Kezban ve Okan arabadan indi. Bizim arabanın da üstünü açtık, bir de son ses şarkı, tadından yenmez. Sonra Kezbanların evine geldik. İnip onlar da hazırlandılar. İnince Özlem motoruna bindi, plaj çantasını da Kezban'a verdi. İki araba bir motor Evrenseki Halk Plajı'na geldik. Plaja yaklaşınca park edip plaja kadar yürüdük. Yürürken Okan'ın koluna girdim. Okan'da bir şey vardı. "Ne oldu?" dedim. Bana bakıp geri önüne döndü. Çıldırmak üzereydim. Plaja geldiğimizde çantalarımızı bir kenara bırakıp hepimiz birden el ele tutuşup denize koştuk. Benim bir elimden Tunahan tuttu, evet iyi ama Tuna'nın diğer elinden de Özlem tuttu. Denizde bayağı bir yüzdük. Ben çok iyi yüzemediğim için derinliklere gidemiyordum. Tunahan da beni yalnız bırakmak istemediği için derinliklere gitmiyordu. Ama Özlem peşimizi bırakmıyordu. Okan Kezban'la yüzerken yanlarına kadar yüzdüm.

- Tatlım iki dakika alıyorum Okan'ı.
- Tamam canım ama geri ver.
- Tamam.

Okan'a kafamla "Gel." işareti yaptım. Tenha bir yere kadar yüzdük.

- Ne olduğunu söyleyecek misin?
- Söyleyim mi?
- Bir zahmet yakışıklı.
- Ali senden hoşlanıyormuş.

Bir an dengemi kaybedip dibe battım, Okan kollarımdan tutup geri çıkardı. İnanamıyordum ya! O bana yenge demeli! Ne diyeceğimi şaşırdım.

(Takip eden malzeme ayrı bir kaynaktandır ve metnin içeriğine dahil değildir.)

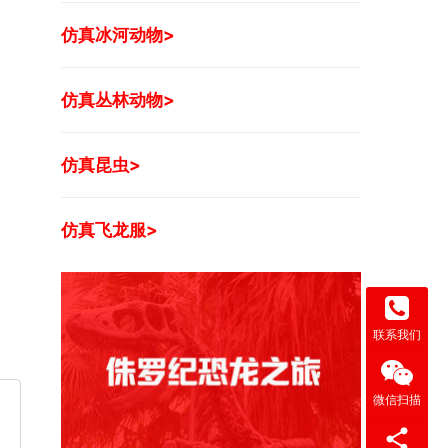
仿真冰河动物>
仿真丛林动物>
仿真昆虫>
仿真飞龙服>
联系我们
微信扫描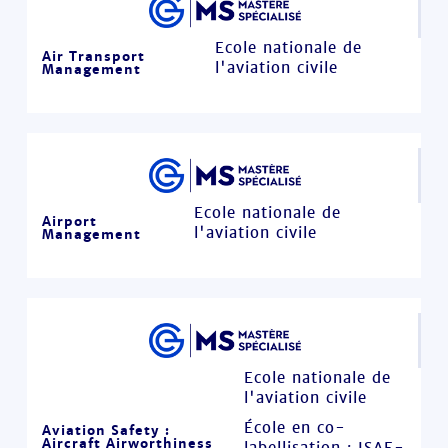
Ecole nationale de
Air Transport
l'aviation civile
Management
Ecole nationale de
Airport
l'aviation civile
Management
Ecole nationale de
l'aviation civile
École en co-
Aviation Safety :
Aircraft Airworthiness
labellisation : ISAE-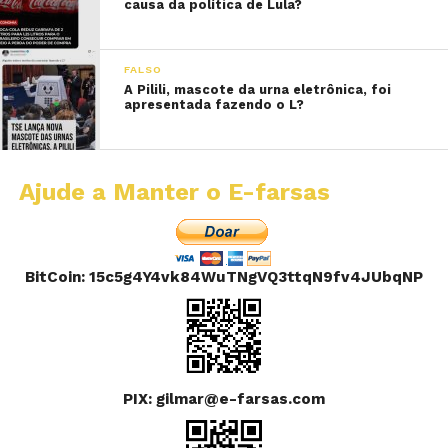
causa da política de Lula?
FALSO
A Pilili, mascote da urna eletrônica, foi
apresentada fazendo o L?
Ajude a Manter o E-farsas
BitCoin: 15c5g4Y4vk84WuTNgVQ3ttqN9fv4JUbqNP
PIX: gilmar@e-farsas.com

Ne diyeceğimi düşünürken Okan yüzerek uzaklaştı. Ben de kendimi toparlayınca denizden çıktım. Biraz sahilde oturdum, sonra yanıma Ali geldi.

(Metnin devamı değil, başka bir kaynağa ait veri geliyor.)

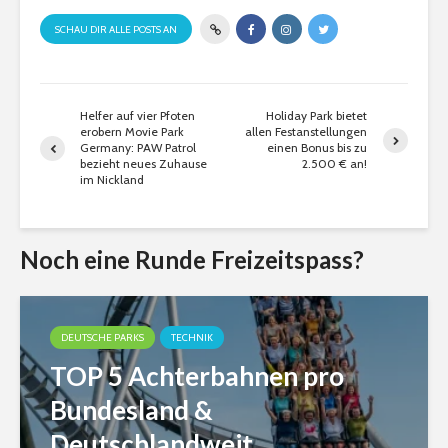
SCHAU DIR ALLE POSTS AN
Helfer auf vier Pfoten
Holiday Park bietet
erobern Movie Park
allen Festanstellungen
Germany: PAW Patrol
einen Bonus bis zu
bezieht neues Zuhause
2.500 € an!
im Nickland
Noch eine Runde Freizeitspass?
DEUTSCHE PARKS
TECHNIK
TOP 5 Achterbahnen pro
Bundesland &
Deutschlandweit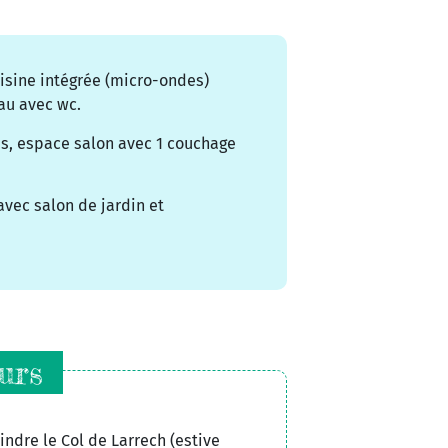
uisine intégrée (micro-ondes)
eau avec wc.
ces, espace salon avec 1 couchage
 avec salon de jardin et
urs
indre le Col de Larrech (estive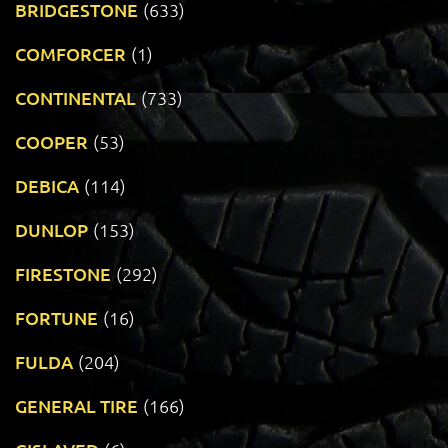
BRIDGESTONE
(633)
COMFORCER
(1)
CONTINENTAL
(733)
COOPER
(53)
DEBICA
(114)
DUNLOP
(153)
FIRESTONE
(292)
FORTUNE
(16)
FULDA
(204)
GENERAL TIRE
(166)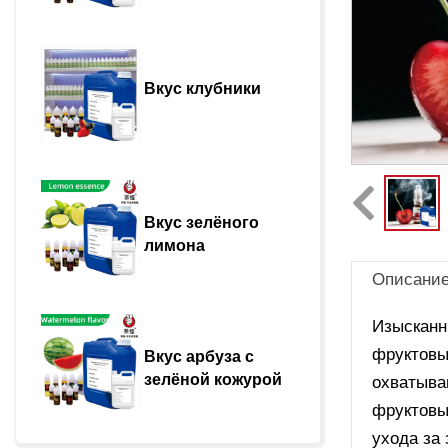
Вкус клубники
Вкус зелёного 
лимона
Описани
Изысканн
фруктовы
Вкус арбуза с 
зелёной кожурой
охватыва
фруктовы
ухода за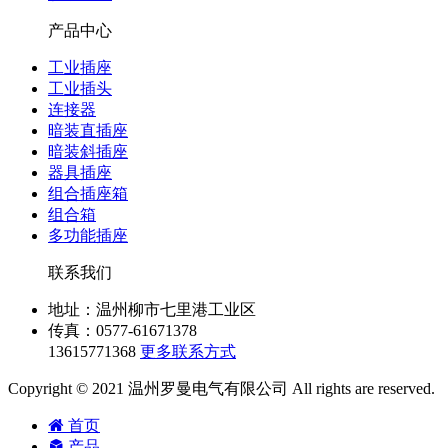
产品中心
工业插座
工业插头
连接器
暗装直插座
暗装斜插座
器具插座
组合插座箱
组合箱
多功能插座
联系我们
地址：温州柳市七里港工业区
传真：0577-61671378
13615771368
更多联系方式
Copyright © 2021 温州罗曼电气有限公司 All rights are reserved.
首页
产品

- Neden denize girmiyorsun?
- Canım istemiyor.

Yanıma uzandı. Ben oturuyordum. Okan arada denizden bana bakıyordu. Sonunda yanıma geldi. Kısık sesle "İyi misin?" dedi. Olumlu anlamda başımı salladım. Biraz durup "Tuna biliyor mu?" dedim. Olumsuz anlamda başını salladı. Bana açılmaması lazımdı bu çocuğun. Açılırsa Tunahan'ı kaybederdim. Gidip elbisemi giydim. Saçlarımı tarayıp makyajımı yaptım. Kumsala geri geldim. Onlar da çıkıp sırasıyla kıyafetlerini giydiler. Ben tam arabama binecekken Ali kolumdan tuttu. "Sen benle gelsene." dedi. Olumlu anlamda başımı sallayıp arabasına ilerledim. Ön koltuğa oturdum, arkada Mert ve Okan vardı. Evime bırakınca dönüp teşekkür ettim. Gülümsemekle yetindi. Eve gelince üstümü değiştirip duşa girdim. Sonra salona geçip oturdum. Zehra da yeni duş almış, bir şeyler atıştırıyordu.

- Sen neden son saatlerde bi garip oldun?
- Ali benden hoşlanıyormuş.

Yediği yemek boğazında kalınca bir bardak su verdim.

- Oha kızım! Yengesi olman gerekirken.
- Sorma.
- Tunahan biliyor mu?
- Yok.
- Sana kim dedi?
- Okan.
- Sadece Okan mı biliyor?
- Bilmiyorum.

Bir kaç saat bu konu hakkında konuştuk. Sonra kendimizi uykunun kollarına bıraktık.